▸ Exercise requirements
Write out the part of the ext4 mount options text starting at "This parameter sets" and ending at "is already mounted.".

Disable delayed allocation. Blocks are allocated when data is copied from user to page cache.
Maximum amount of time ext4 should wait for additional file system operations to be batch together with a synchronous write operation. Since a synchronous write operation is going to force a commit and then a wait for the I/O complete, it doesn't cost much, and can be a huge throughput win, we wait for a small amount of time to see if any other transactions can piggyback on the synchronous write. The algorithm used is designed to automatically tune for the speed of the disk, by measuring the amount of time (on average) that it takes to finish committing a transaction. Call this time the "commit time". If the time that the transaction has been running is less than the commit time, ext4 will try sleeping for the commit time to see if other operations will join the transaction. The commit time is capped by the max_batch_time, which defaults to 15000 µs (15 ms). This optimization can be turned off entirely by setting max_batch_time to 0.
This parameter sets the commit time (as described above) to be at least min_batch_time. It defaults to zero microseconds. Increasing this parameter may improve the throughput of multi-threaded, synchronous workloads on very fast disks, at the cost of increasing latency.
The I/O priority (from 0 to 7, where 0 is the highest priority) which should be used for I/O operations submitted by kjournald2 during a commit operation. This defaults to 3, which is a slightly higher priority than the default I/O priority.
Simulate the effects of calling ext4_abort() for debugging purposes. This is normally used while remounting a file system which is already mounted.
Many broken applications don't use fsync() when replacing existing files via patterns such as
fd = open("foo.new")/write(fd,...)/close(fd)/ rename("foo.new", "foo")
or worse yet
fd = open("foo", O_TRUNC)/write(fd,...)/close(fd).
If auto_da_alloc is enabled, ext4 will detect the replace-via-rename and replace-via-truncate patterns and force that any delayed allocation blocks are allocated such that at the next journal commit, in the default data=ordered mode, the data blocks of the new file are forced to disk before the rename() operation is committed. This provides roughly the same level of guarantees as ext3, and avoids the "zero-length" problem that can happen when a system crashes before the delayed allocation blocks are forced to disk.
Do not initialize any uninitialized inode table blocks in the background. This feature may be used by installation CD's so that the install process can complete as quickly as possible; the inode table initialization process would then be deferred until the next time the file system is mounted.
The lazy itable init code will wait n times the number of milliseconds it took to zero out the previous block group's inode table. This minimizes the impact on system performance while the file system's inode table is being initialized.

▸ Material supplied
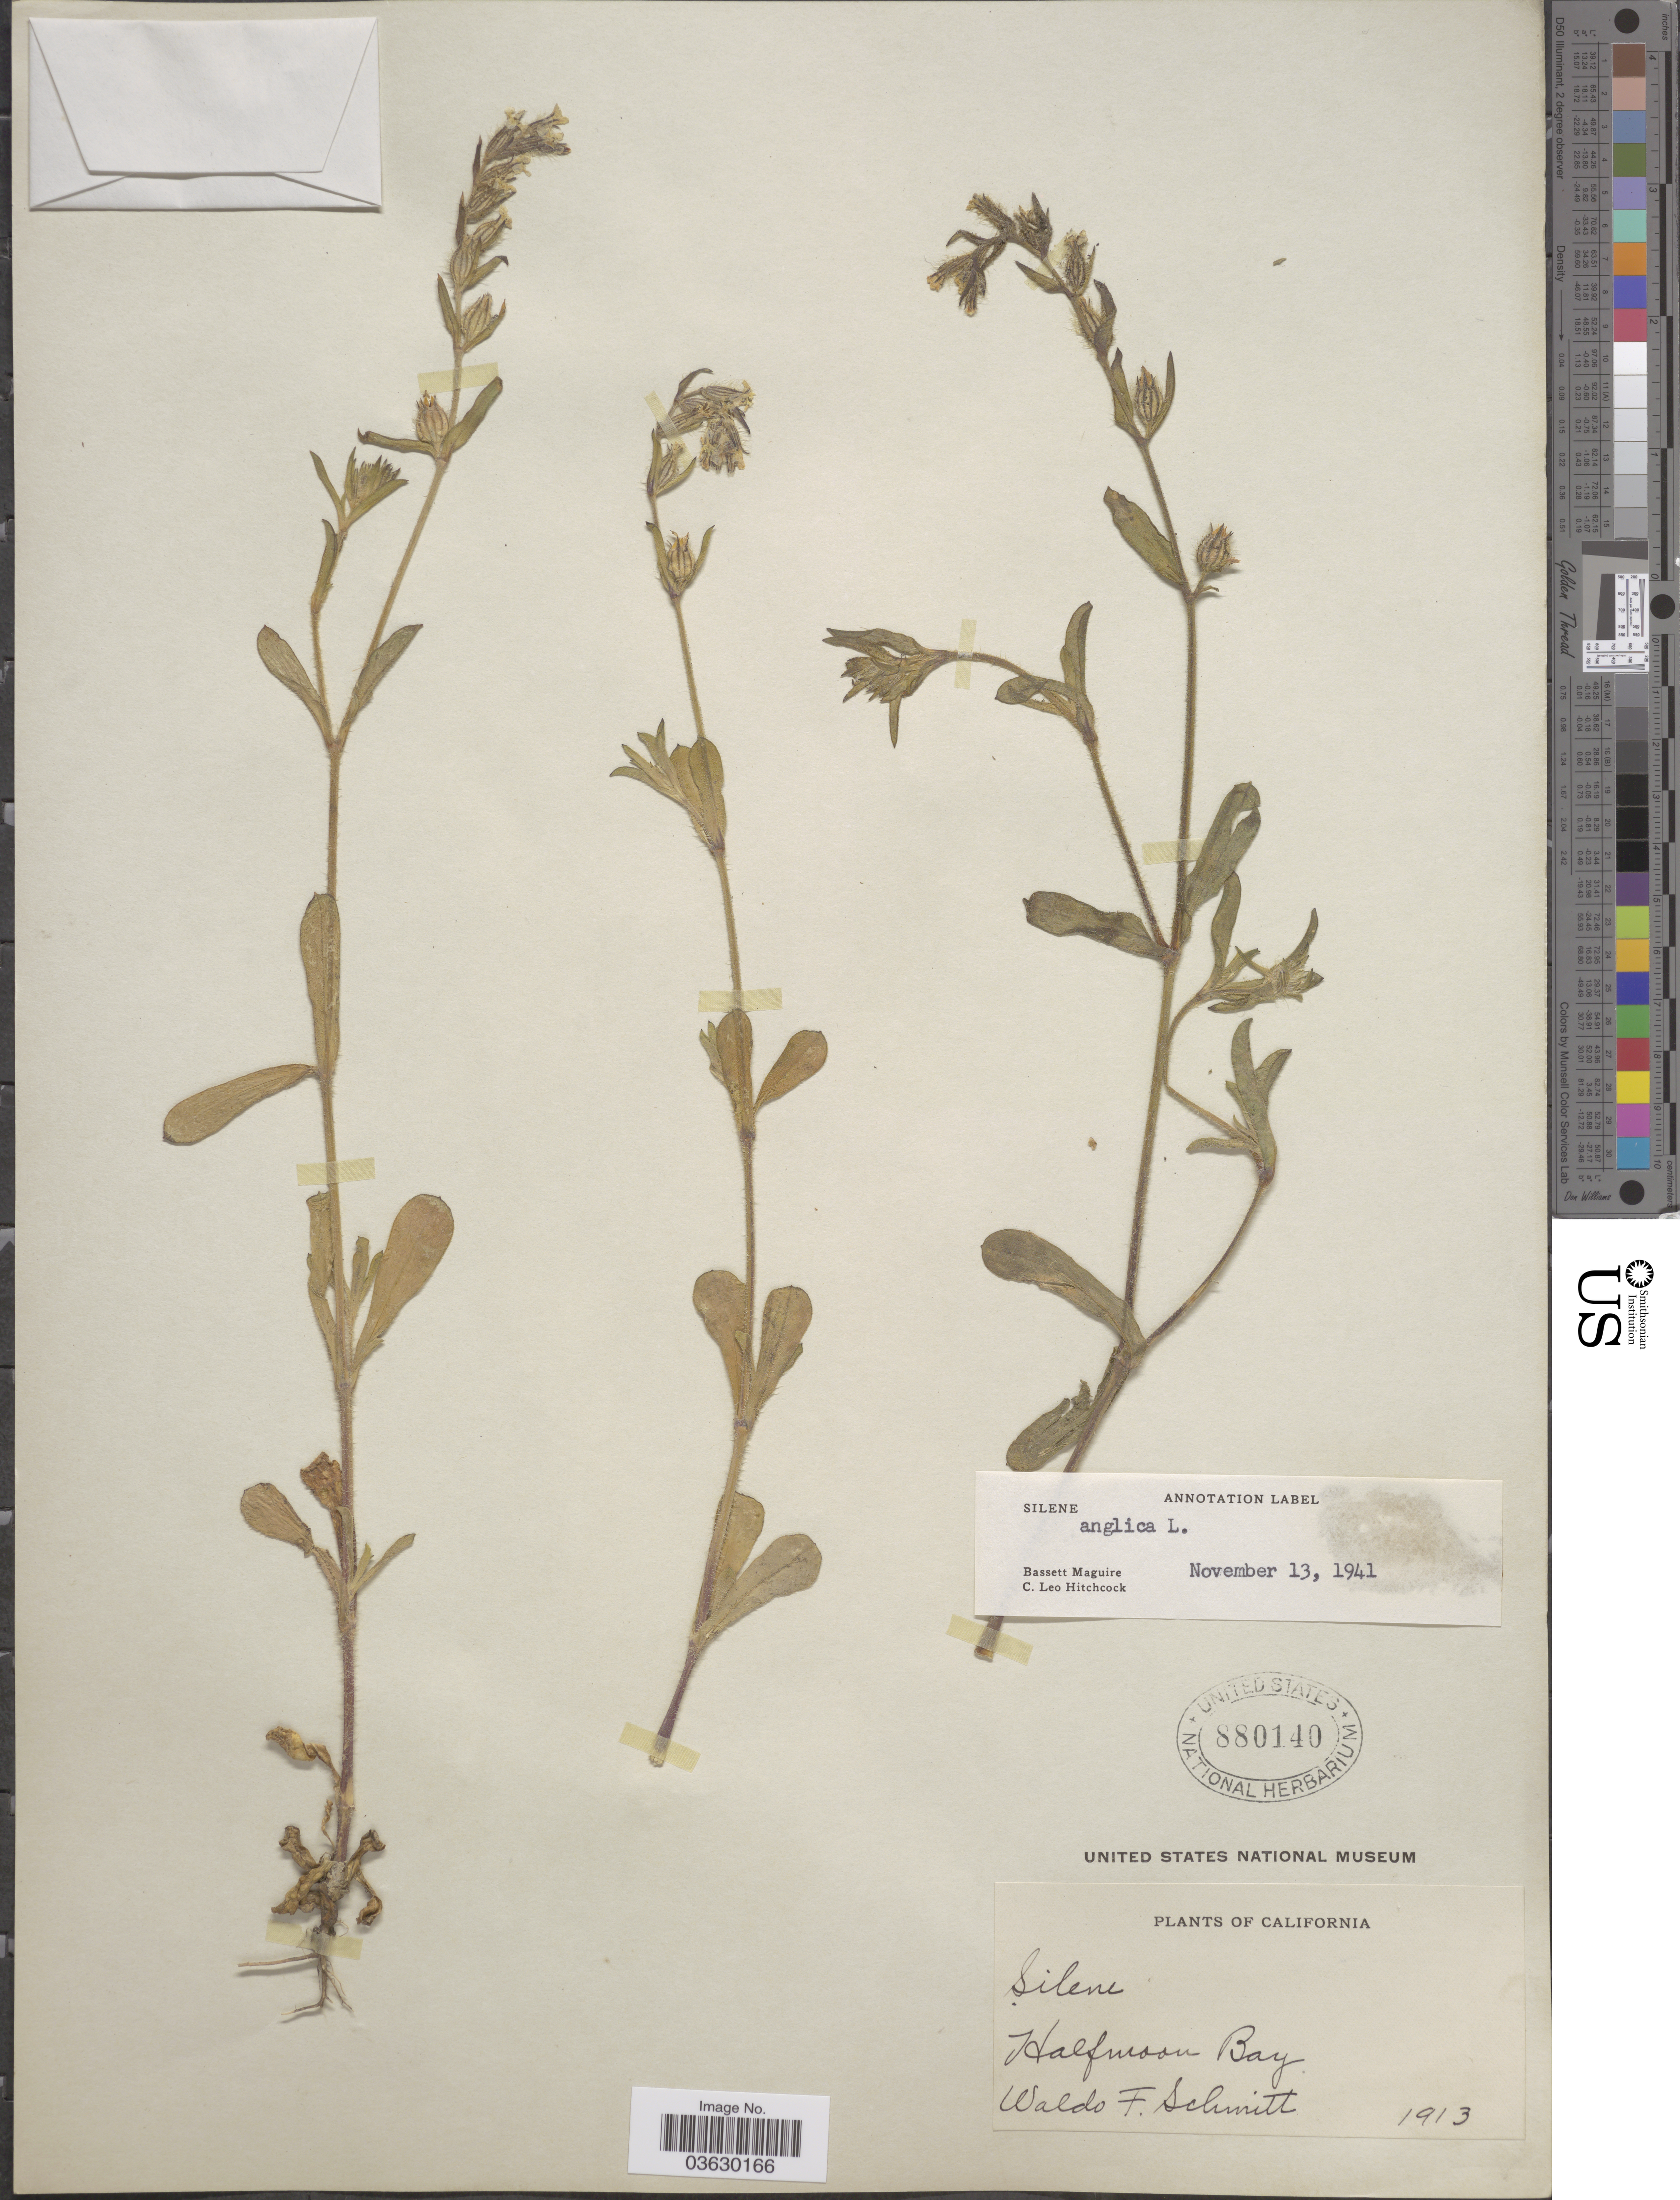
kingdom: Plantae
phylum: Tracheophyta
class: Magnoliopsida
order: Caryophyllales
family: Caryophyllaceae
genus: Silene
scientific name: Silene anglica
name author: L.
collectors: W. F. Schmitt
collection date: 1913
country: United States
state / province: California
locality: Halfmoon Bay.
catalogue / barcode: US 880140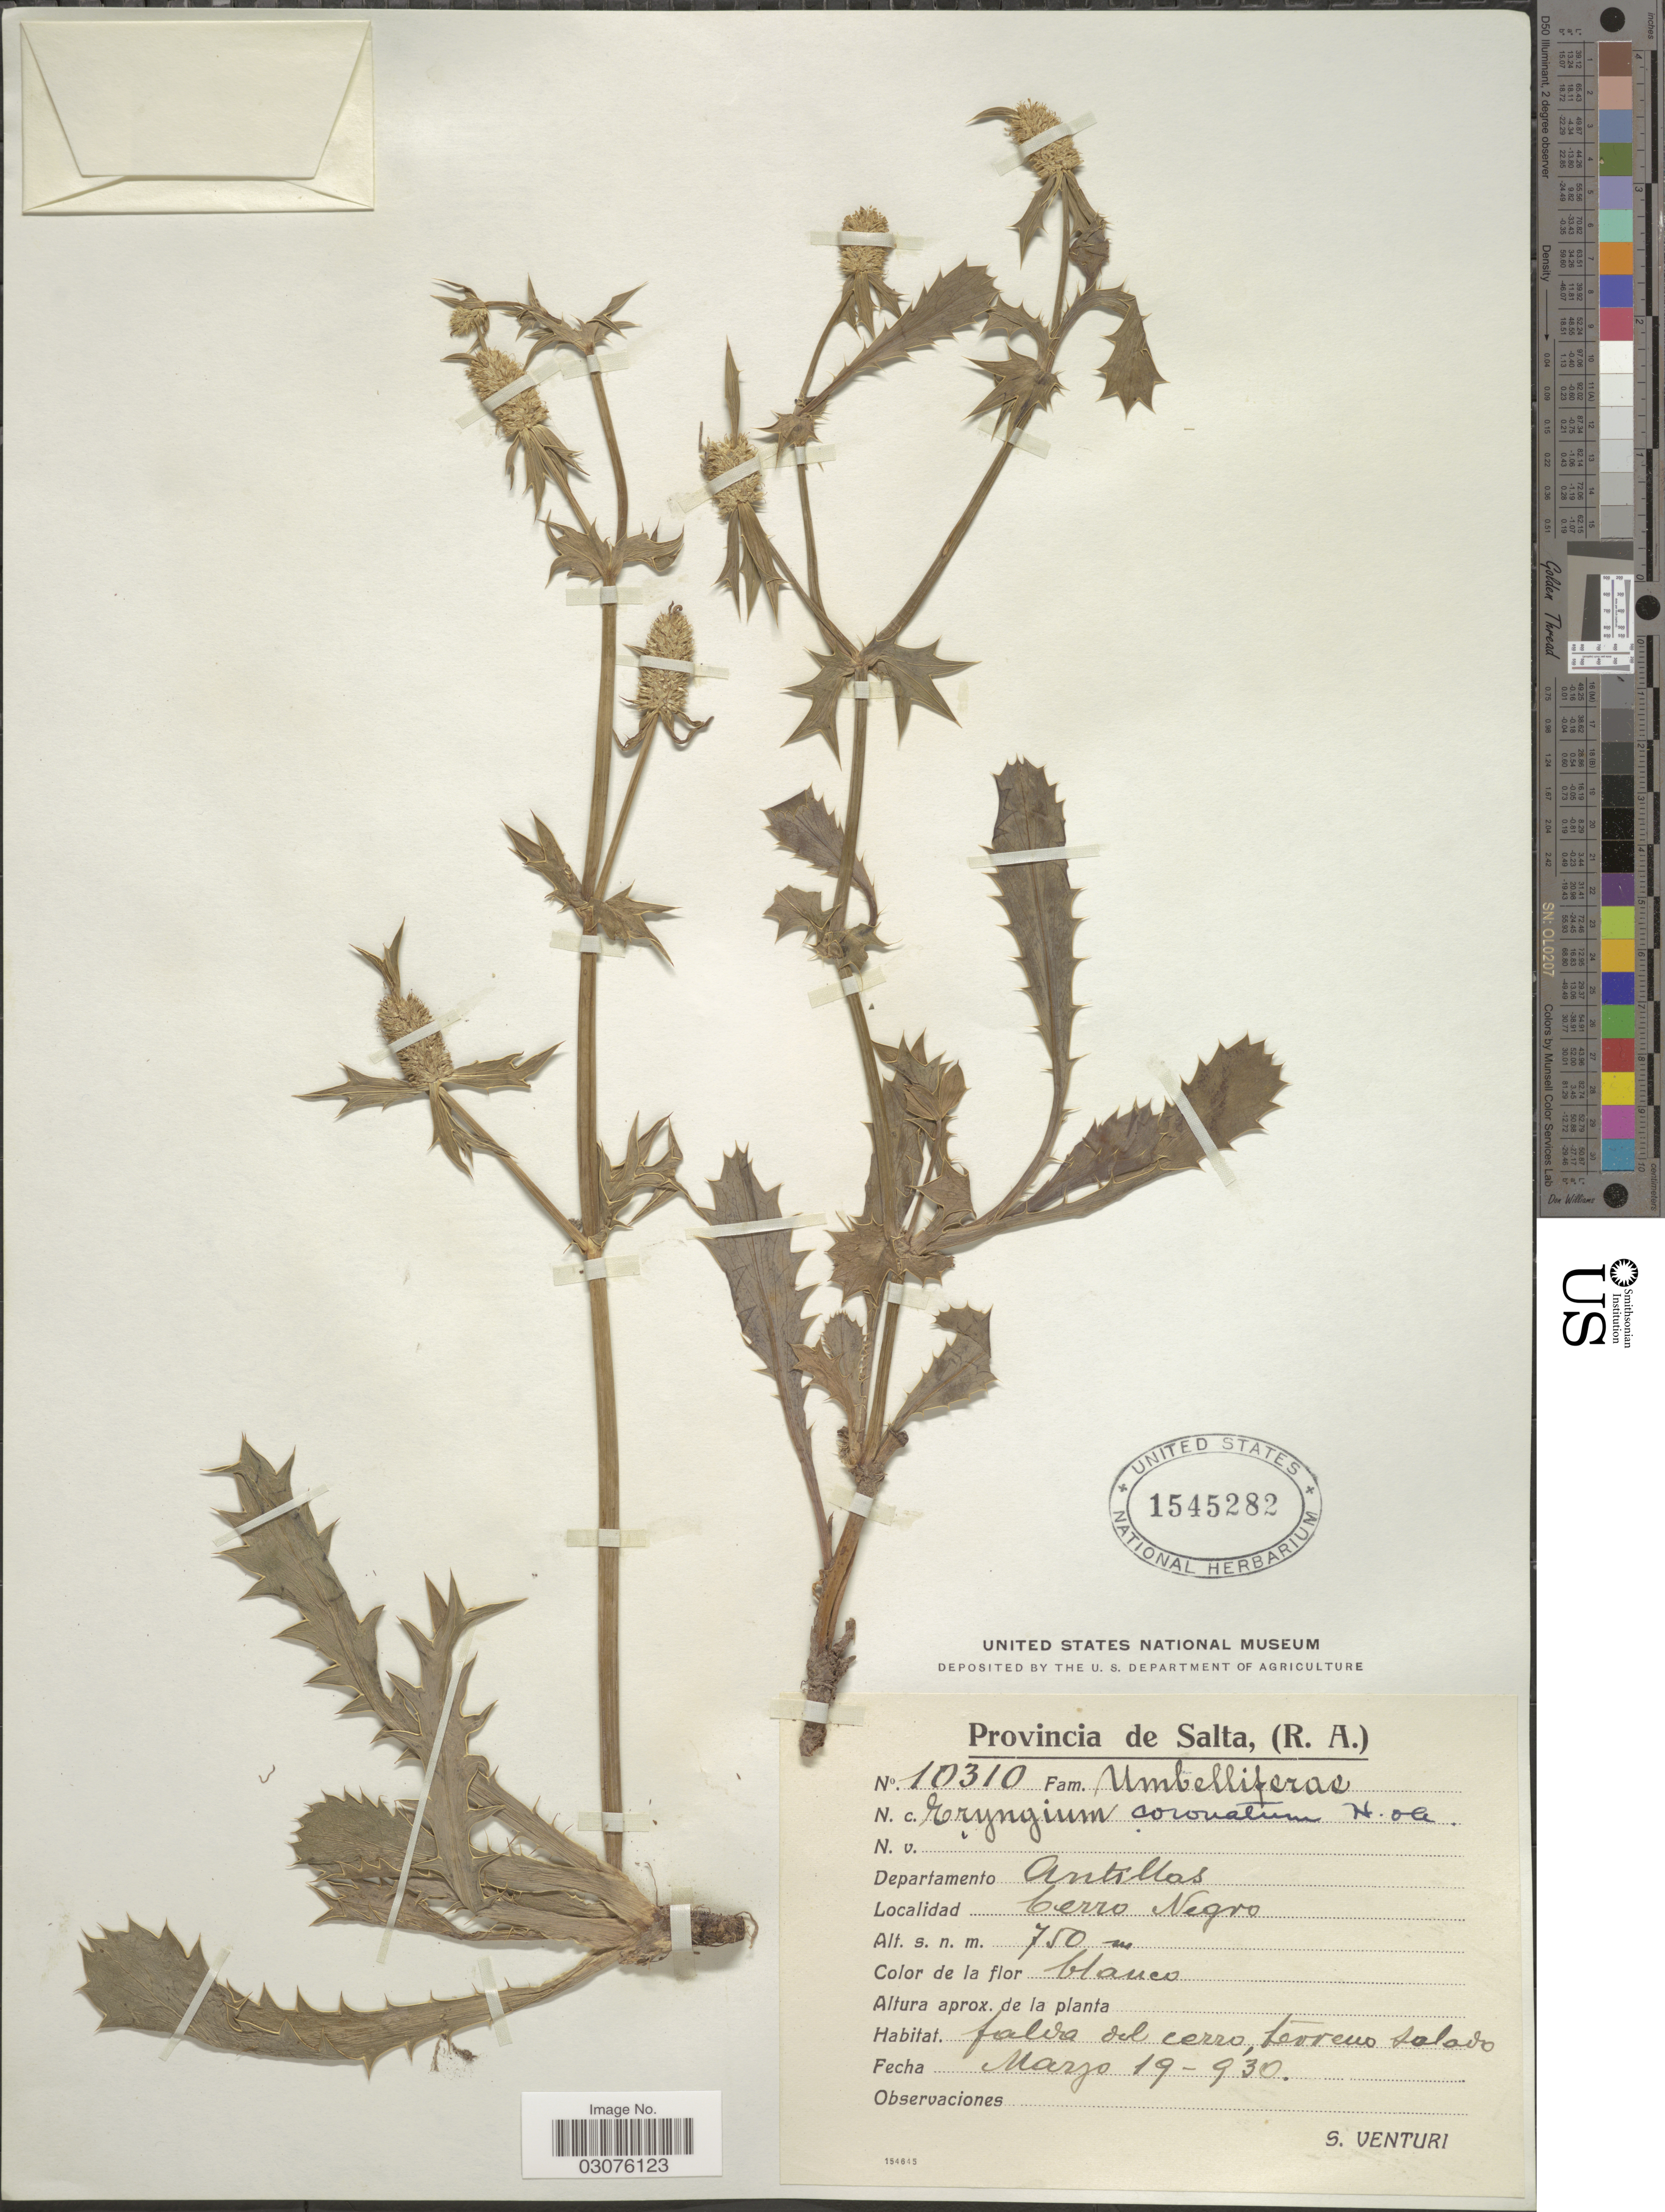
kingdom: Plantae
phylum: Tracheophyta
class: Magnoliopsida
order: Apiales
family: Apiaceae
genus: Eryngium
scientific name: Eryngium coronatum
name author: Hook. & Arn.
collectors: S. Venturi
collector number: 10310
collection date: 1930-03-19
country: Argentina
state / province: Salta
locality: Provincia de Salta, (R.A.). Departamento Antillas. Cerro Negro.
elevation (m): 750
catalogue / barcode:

▸ Exercise result
This parameter sets the commit time (as described above) to be at least min_batch_time. It defaults to zero microseconds. Increasing this parameter may improve the throughput of multi-threaded, synchronous workloads on very fast disks, at the cost of increasing latency.
The I/O priority (from 0 to 7, where 0 is the highest priority) which should be used for I/O operations submitted by kjournald2 during a commit operation. This defaults to 3, which is a slightly higher priority than the default I/O priority.
Simulate the effects of calling ext4_abort() for debugging purposes. This is normally used while remounting a file system which is already mounted.